Source document →
——

One of the things that's most important to me as a manager is that I trust my people and that my people trust me.
I'm not here to watch like a hawk over my folks to ensure they're doing their work; and that means I place a lot of trust in them to be mature, professional, adults that are engaged in their work. Sure, I'll check in from time to time – but in the same way that you go for your annual check-up, or get an oil change before a long trip in your car.
...and my folks, in turn, trust that I'm not full of shit when I tell them that. They also trust that I have their backs through the hard stuff, and that they can be their open and authentic selves when we're working together.
How do you get there? It's deceptively simple: be trustworthy.
OK, sure, that's a little pat. But sometimes simple isn't easy. In order to be trustworthy, you have to be reliable, honest, full of integrity, honourable, principled, truthful, ethical, virtuous, and above suspicion. It doesn't hurt to also be responsible, loyal, and safe. Honestly? That's a pretty tall order to impart upon someone when you first meet them. You're just not going to get there right away.
So what's a manager to do?
I've already talked about this a little. Walk your folks' walk and talk their talk. Get deep into the work they do so that you understand it better. Know what struggles they face and what rewards they find within the work. Then use your knowledge to help stretch folks within their roles, and push them to unlock their next stage of development in a way that's meaningful for them.

——

Supplied data →
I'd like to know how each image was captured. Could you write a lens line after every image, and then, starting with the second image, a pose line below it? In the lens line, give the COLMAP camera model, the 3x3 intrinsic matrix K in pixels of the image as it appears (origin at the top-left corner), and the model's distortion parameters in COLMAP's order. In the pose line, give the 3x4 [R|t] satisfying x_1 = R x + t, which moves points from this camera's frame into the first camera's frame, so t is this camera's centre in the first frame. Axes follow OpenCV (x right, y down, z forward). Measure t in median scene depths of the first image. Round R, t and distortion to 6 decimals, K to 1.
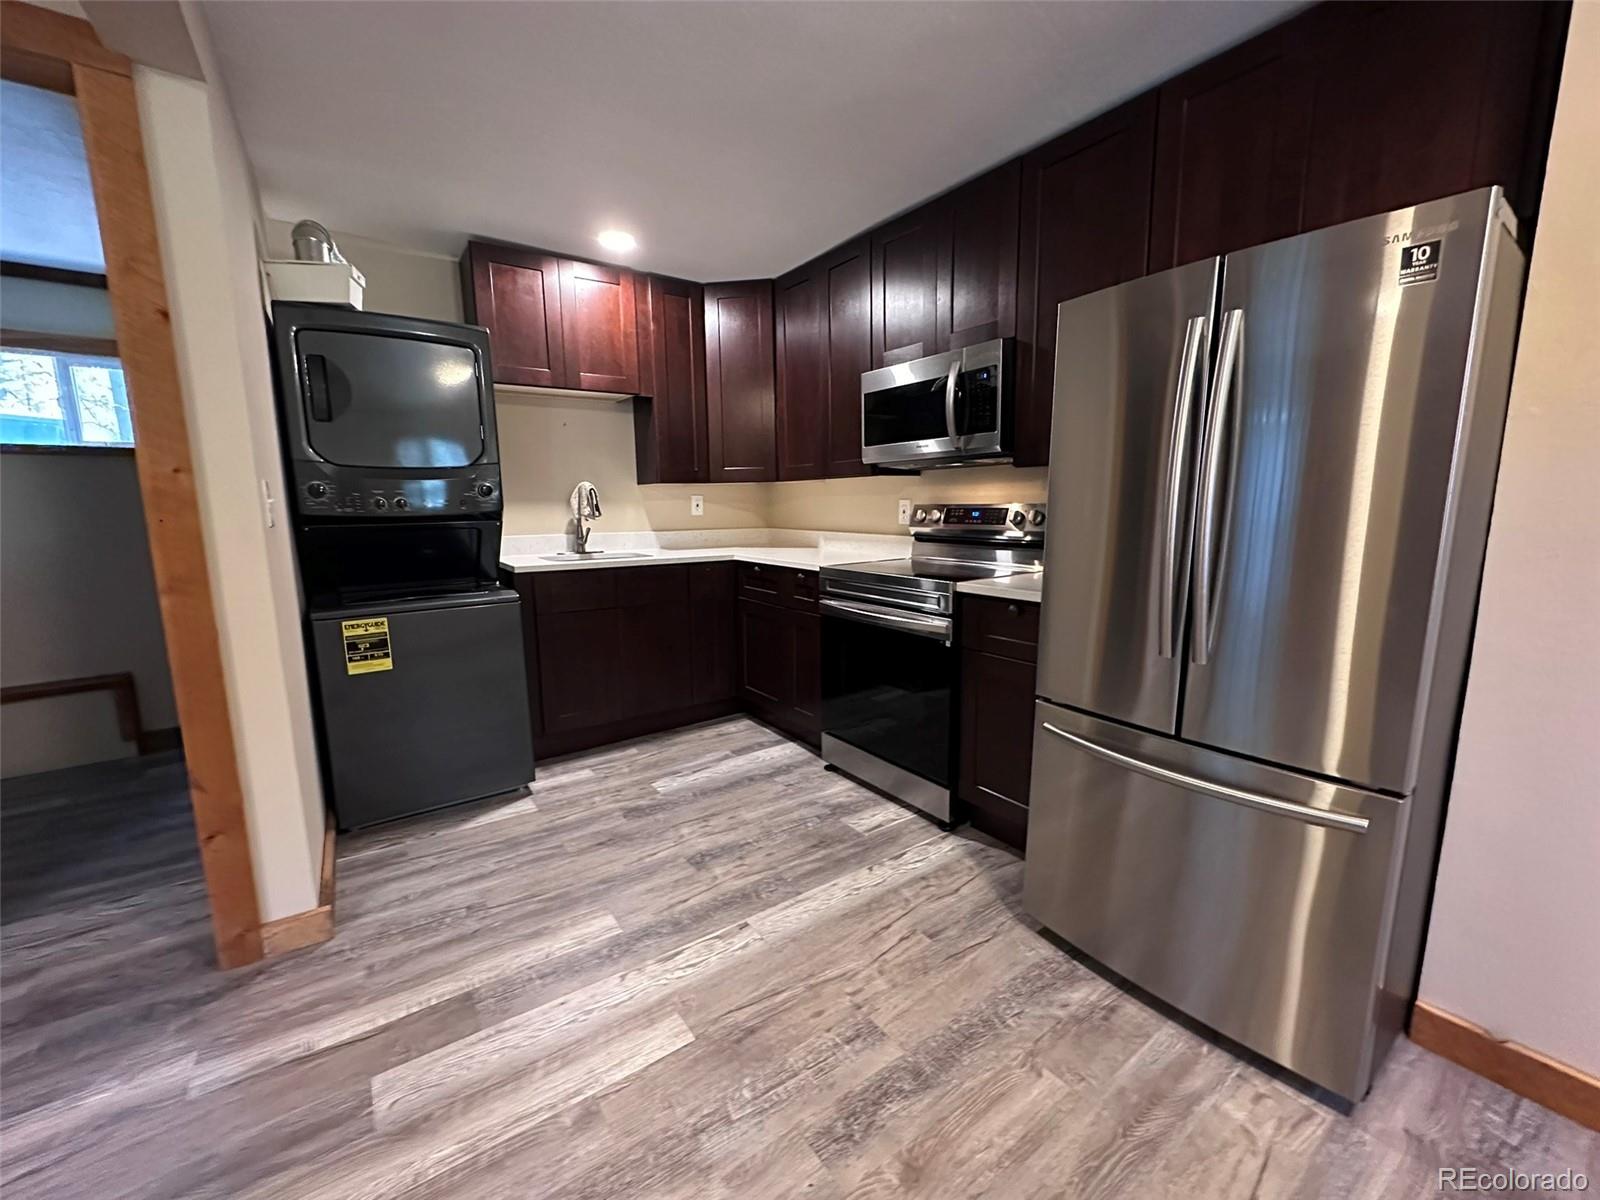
lens RADIAL K [[640.9, 0, 802.4], [0, 640.9, 606.9], [0, 0, 1]] dist [-0.000176, 0.000092]
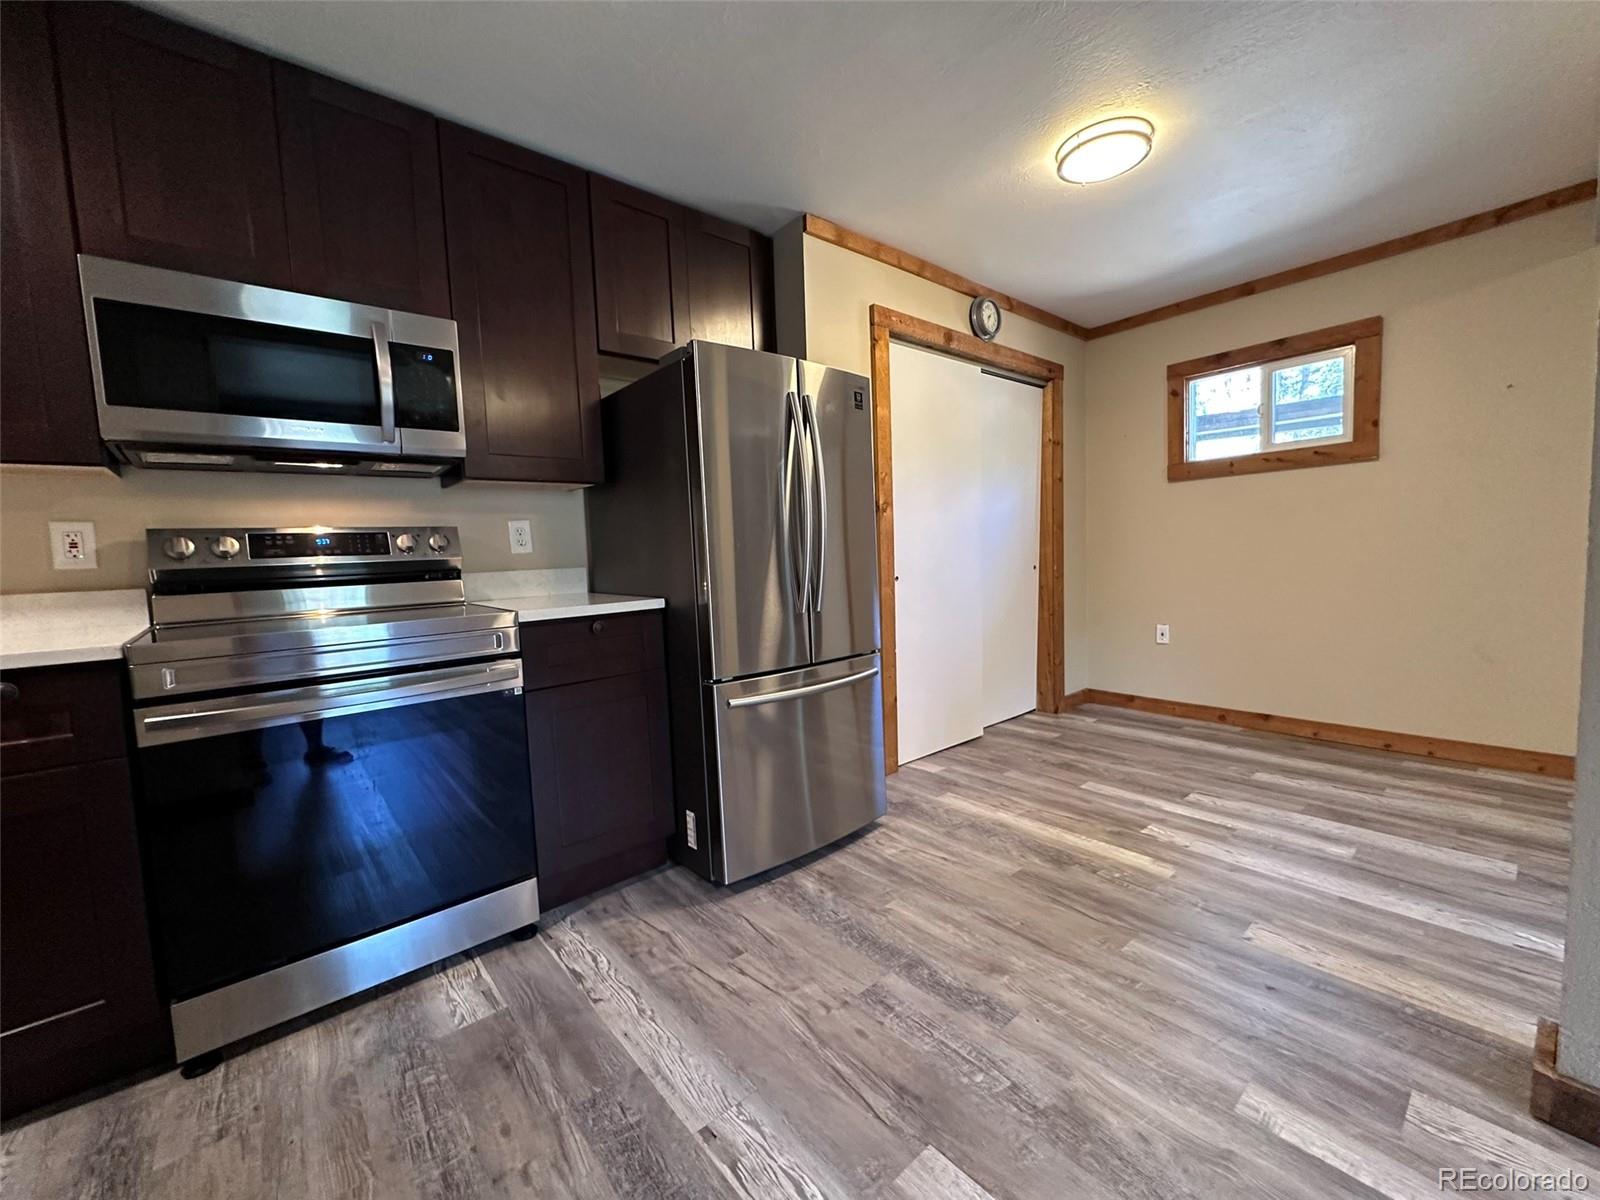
lens RADIAL K [[640.0, 0, 800.6], [0, 640.0, 595.7], [0, 0, 1]] dist [-0.002136, 0.000330]
pose [[-0.082977, -0.058610, 0.994826, -0.845530], [0.198907, 0.977208, 0.074163, -0.067775], [-0.976499, 0.204032, -0.069427, 1.015855]]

——

Problem details → Extend the essay on earning trust as a manager past its final sentence, matching its first-person voice and tone.

Written answer →
Don't be a company shill Yes, there are going to be things that you need to sell to your folks that you (or they) may not agree with. But that doesn't mean taking the company line and selling a false bill of goods. If a new policy or process is going to suck a little for your folks, own it. Don't sugar-coat it; people will read through that, and your stock will fall. Be honest about the change, and how it may not seem like the best thing from their perspective. But also be honest about the reasons behind it, and what it'll unlock going forward. And, above all, ask how you can help them work through the change.
Be steadfast in your principles, and flexible in your beliefs. State your core principles right off the bat, then stick to them. Do this in their onboarding through a HOWTO manual, and make sure that you follow those principles in any situation where they might be tested. Hold beliefs about the work you and your folks are doing, and be open to conversational debate about them. Listen to your folks, and adapt your beliefs when they have compelling, fact-based arguments that challenge them.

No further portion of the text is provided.